When you think about your business or your industry in five or ten years, how will AI have affected it?
In ten years, I think many tasks currently performed by an attorney will utilize AI in some capacity. Take legal writing as an example. With AI tools like ChatGPT, why couldn’t all first drafts of legal briefs be written by an AI tool?
I am excited about what AI brings to the table. Rather than getting bogged down in mundane tasks, I can use my time to do much more exciting and substantive work.
What are some of the structural barriers that keep your industry from adopting new technologies? How and why did you take an interest in AI?
I think the legal risk and time constraints of litigation can lead individuals to be hesitant to embrace new technologies and processes. If something goes wrong with implementation, a deadline is missed, or a responsive document is not produced, this could have serious consequences for the client’s position in the litigation. But these are challenges we can prepare for and overcome.
At Boehringer Ingelheim, we took an interest in utilizing AI processes because we realized that our manual processes were creating legal risk and adding significant costs given the current realities of data—and we realized that AI processes could help us reduce both.
What’s your advice for organizations hesitant to adopt AI?
If you are an AI champion at your organization, take the time to do a proof of concept for AI implementation. Unless you have hard data that shows the benefit to your particular organization, I think skeptics can always step in and raise concerns, legitimate or not, that will pause implementation. Take the time to do the work to show the benefit.
In your opinion, what does the integration of AI mean for the future of the human workforce generally and in your specific industry?
Generally, I think AI adoption will be a tremendous boon for the workforce, as most new technology is. I think people sometimes get so afraid of how technology will affect their job as it is now, they fail to think about how technology can improve their jobs (and lives) in the future.
As AI takes over more of the mundane tasks in the legal industry, attorney work will become much more substantive, interesting, and engaging—and I look forward to that happening!
People tend to overestimate the quality of human work product and hold AI to an unreasonable standard.
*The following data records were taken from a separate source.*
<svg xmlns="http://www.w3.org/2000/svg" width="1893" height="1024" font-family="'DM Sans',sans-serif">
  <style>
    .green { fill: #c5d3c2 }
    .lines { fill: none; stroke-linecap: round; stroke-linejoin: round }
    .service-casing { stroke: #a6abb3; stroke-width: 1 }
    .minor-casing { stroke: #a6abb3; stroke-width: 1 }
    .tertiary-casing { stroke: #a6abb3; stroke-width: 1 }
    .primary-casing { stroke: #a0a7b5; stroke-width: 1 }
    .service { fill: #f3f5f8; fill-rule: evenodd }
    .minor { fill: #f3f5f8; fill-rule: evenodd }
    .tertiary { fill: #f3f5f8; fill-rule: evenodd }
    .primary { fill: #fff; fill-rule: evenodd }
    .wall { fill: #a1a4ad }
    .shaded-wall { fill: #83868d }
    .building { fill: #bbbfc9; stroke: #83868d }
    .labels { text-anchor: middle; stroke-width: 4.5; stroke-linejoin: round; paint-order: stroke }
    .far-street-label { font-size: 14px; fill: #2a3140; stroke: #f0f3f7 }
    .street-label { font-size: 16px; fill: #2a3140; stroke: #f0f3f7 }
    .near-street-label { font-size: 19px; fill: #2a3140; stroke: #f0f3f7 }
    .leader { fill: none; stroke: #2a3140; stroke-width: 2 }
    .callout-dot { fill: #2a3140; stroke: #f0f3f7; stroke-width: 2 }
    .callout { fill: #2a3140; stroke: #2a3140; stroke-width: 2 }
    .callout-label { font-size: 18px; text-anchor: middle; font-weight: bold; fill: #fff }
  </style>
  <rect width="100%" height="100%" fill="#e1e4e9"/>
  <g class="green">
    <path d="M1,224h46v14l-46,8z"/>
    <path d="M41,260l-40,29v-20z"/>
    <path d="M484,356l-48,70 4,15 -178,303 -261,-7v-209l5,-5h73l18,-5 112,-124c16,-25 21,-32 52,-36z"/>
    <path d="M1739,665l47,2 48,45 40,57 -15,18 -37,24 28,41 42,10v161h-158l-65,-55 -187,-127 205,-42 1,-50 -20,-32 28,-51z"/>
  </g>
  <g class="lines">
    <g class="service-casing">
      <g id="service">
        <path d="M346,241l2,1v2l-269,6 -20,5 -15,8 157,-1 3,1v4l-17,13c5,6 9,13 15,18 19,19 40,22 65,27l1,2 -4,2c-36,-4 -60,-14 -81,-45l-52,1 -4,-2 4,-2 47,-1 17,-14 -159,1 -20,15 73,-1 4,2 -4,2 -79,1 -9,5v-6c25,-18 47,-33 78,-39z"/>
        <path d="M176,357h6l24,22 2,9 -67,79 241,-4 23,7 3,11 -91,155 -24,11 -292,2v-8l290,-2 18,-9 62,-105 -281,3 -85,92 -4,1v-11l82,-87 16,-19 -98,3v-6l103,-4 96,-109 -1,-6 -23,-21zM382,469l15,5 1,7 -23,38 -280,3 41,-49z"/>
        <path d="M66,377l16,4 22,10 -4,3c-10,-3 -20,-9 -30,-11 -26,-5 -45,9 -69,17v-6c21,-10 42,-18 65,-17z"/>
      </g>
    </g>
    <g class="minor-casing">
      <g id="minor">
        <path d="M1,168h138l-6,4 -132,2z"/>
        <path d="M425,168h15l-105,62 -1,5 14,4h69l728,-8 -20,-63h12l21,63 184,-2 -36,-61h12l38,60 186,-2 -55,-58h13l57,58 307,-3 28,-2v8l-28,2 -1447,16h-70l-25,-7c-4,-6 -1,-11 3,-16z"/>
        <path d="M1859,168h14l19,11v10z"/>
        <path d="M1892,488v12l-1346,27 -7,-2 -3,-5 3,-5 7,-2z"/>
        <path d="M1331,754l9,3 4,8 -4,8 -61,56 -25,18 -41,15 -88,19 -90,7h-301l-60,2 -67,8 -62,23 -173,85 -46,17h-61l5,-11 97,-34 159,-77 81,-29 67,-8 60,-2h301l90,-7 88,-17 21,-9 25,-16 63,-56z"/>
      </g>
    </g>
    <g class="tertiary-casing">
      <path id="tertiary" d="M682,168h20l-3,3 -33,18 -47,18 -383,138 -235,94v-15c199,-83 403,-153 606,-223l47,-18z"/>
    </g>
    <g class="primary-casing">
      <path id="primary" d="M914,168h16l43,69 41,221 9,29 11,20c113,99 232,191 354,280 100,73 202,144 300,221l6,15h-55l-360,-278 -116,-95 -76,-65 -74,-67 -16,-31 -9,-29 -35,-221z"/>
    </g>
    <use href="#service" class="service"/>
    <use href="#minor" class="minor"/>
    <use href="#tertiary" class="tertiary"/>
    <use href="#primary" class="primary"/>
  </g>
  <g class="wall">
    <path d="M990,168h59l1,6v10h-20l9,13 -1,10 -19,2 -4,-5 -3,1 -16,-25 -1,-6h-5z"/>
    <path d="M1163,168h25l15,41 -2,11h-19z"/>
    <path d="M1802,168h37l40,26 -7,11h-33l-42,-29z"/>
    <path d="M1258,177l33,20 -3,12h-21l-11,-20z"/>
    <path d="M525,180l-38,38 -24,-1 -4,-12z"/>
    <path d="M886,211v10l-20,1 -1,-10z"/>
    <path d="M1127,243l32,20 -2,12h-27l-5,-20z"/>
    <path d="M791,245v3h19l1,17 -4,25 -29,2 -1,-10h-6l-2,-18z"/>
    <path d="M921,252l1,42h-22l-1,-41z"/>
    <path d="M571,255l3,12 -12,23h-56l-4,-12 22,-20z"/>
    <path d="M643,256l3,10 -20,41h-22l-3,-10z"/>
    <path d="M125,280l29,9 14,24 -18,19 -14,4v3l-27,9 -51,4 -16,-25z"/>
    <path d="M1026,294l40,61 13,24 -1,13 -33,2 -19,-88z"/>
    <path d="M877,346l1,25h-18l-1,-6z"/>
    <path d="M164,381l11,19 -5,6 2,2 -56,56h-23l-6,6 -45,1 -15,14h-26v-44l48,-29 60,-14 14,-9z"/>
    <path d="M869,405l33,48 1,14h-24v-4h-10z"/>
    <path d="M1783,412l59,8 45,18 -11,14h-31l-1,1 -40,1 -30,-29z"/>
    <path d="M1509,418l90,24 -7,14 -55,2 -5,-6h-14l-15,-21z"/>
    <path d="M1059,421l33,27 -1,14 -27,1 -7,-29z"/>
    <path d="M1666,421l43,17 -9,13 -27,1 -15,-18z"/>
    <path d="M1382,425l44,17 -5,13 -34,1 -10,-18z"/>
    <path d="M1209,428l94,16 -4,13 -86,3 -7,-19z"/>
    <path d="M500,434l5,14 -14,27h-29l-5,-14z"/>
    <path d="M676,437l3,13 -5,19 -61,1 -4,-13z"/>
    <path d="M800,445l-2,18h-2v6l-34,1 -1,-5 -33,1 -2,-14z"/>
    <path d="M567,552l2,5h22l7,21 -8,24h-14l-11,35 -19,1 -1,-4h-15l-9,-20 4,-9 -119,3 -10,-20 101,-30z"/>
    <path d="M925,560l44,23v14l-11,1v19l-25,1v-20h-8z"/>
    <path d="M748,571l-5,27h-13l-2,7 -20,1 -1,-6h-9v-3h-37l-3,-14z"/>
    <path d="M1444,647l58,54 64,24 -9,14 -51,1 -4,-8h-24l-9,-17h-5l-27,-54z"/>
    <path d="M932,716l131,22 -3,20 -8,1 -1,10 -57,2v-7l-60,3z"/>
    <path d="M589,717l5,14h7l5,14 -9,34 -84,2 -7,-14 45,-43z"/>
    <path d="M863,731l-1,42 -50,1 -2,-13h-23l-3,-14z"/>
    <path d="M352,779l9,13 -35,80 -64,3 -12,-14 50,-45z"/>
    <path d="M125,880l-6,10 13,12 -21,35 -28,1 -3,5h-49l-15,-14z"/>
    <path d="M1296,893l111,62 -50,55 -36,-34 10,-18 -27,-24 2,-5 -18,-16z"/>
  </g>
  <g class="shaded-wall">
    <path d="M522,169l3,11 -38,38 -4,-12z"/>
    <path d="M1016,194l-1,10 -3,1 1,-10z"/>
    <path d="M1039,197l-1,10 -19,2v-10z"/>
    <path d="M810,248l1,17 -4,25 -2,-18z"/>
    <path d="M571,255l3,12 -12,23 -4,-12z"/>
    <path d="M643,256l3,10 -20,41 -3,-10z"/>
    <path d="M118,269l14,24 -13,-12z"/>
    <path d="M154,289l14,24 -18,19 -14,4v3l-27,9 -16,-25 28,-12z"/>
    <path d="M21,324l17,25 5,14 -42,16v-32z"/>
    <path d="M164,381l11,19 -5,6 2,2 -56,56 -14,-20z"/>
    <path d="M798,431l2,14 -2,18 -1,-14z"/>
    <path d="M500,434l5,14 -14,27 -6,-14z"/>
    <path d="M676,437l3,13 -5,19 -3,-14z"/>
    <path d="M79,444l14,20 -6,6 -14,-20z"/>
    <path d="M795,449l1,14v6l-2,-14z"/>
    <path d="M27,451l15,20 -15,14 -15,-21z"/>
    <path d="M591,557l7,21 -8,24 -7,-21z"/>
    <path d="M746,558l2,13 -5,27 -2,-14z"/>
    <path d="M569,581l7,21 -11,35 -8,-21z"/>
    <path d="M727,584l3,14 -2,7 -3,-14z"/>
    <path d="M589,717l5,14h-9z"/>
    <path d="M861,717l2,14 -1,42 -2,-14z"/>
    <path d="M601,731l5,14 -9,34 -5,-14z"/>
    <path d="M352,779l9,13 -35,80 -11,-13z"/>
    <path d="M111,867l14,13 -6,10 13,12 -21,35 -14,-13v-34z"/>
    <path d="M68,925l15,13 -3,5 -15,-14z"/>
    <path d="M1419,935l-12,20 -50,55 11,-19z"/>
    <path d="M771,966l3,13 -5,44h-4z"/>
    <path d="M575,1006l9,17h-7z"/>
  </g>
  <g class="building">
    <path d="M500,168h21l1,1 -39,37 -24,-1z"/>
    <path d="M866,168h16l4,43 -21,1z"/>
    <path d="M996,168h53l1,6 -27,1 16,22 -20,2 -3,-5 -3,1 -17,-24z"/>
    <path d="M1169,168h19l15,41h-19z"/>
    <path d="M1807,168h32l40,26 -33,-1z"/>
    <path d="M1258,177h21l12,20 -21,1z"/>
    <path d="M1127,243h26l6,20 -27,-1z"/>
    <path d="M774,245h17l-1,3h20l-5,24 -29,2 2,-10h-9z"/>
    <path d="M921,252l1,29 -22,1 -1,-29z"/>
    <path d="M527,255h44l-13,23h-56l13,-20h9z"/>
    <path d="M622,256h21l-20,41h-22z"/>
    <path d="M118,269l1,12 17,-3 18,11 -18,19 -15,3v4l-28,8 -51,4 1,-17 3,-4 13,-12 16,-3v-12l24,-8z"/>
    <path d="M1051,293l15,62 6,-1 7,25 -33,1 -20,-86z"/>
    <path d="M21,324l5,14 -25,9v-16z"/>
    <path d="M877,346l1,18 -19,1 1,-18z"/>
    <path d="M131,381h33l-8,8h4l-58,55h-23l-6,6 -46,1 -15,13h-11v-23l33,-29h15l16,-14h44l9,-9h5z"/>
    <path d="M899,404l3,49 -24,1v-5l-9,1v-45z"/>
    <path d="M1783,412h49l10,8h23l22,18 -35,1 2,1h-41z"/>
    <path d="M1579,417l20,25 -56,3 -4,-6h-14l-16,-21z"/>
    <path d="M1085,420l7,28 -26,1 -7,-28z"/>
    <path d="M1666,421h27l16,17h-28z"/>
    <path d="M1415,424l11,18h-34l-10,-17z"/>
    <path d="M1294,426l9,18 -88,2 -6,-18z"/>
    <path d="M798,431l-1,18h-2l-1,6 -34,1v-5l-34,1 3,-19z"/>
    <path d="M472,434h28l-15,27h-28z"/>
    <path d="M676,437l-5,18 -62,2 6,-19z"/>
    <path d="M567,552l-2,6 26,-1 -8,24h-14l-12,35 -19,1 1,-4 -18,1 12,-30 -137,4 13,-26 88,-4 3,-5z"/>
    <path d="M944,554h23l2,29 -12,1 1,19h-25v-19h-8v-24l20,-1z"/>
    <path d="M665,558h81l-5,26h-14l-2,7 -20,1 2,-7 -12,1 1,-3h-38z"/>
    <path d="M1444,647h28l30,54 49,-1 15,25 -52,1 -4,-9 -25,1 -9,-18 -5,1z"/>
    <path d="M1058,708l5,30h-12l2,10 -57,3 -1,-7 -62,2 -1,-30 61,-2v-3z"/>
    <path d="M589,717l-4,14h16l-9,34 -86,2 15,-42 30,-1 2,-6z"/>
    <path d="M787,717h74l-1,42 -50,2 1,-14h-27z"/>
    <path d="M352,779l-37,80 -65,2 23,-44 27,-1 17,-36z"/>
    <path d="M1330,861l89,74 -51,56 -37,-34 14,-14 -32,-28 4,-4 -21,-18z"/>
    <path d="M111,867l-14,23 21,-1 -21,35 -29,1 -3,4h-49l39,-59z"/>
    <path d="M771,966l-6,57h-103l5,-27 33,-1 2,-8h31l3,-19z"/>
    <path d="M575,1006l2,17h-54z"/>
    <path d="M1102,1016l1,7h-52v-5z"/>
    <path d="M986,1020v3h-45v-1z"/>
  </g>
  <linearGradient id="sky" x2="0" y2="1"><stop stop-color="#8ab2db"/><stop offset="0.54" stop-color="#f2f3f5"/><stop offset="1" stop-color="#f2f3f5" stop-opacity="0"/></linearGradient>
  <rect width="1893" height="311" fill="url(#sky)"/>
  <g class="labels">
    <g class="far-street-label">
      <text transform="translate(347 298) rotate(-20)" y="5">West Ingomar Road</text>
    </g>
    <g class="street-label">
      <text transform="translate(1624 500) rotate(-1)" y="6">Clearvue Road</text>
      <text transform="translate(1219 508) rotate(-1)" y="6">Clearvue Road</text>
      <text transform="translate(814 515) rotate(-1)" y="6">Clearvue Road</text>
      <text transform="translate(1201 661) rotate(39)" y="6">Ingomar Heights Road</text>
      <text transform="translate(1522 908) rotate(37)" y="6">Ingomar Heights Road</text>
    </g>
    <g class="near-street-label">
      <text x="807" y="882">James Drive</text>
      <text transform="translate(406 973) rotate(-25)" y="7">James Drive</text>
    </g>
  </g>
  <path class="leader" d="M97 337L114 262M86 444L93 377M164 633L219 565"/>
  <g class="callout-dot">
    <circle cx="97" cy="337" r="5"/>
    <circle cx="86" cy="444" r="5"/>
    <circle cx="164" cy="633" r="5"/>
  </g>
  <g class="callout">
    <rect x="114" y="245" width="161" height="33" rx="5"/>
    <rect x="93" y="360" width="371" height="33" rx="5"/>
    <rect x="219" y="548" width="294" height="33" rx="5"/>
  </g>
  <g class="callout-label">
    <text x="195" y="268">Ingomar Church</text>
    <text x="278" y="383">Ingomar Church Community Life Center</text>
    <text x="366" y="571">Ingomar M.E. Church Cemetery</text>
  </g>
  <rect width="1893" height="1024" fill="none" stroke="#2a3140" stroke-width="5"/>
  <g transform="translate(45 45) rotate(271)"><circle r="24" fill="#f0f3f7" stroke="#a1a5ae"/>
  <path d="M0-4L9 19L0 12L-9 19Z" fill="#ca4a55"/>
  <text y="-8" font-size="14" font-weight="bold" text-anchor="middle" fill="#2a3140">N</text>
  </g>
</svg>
If people had a better understanding of the problems of human work product, they would be quicker to adopt AI workflows that reasonably approximate human results in an efficient and cost-saving manner.
Are you seeing an AI skills gap in your industry or organization, and if so, what will help to close it?
I do not think the industry lacks AI skill; I work with several vendors on the cutting edge of AI implementation, and I know they are ready and willing to help interested parties. I would say it is more a lack of understanding of what AI can do for them. People tend to overestimate the quality of human work product and hold AI to an unreasonable standard. If people had a better understanding of the problems of human work product, they would be quicker to adopt AI workflows that reasonably approximate human results in an efficient and cost-saving manner.
In what ways have AI implementations helped improve your team’s collaborations with other departments in your organization?
Embracing the use of AI has allowed my organization to streamline our discovery processes globally. Our AI work processes allow our global legal team to efficiently review and produce data in our ongoing US litigations and internal investigations, while allowing the organization to meet its regulatory obligations in foreign jurisdictions.
In an ideal world, what would you want to see developed in the field of AI to improve how you conduct business?
I think developing a ChatGPT for legal writing would be an incredible advancement in the industry. Making legal writing more efficient would dramatically save costs for the client and change the way law firms are structured.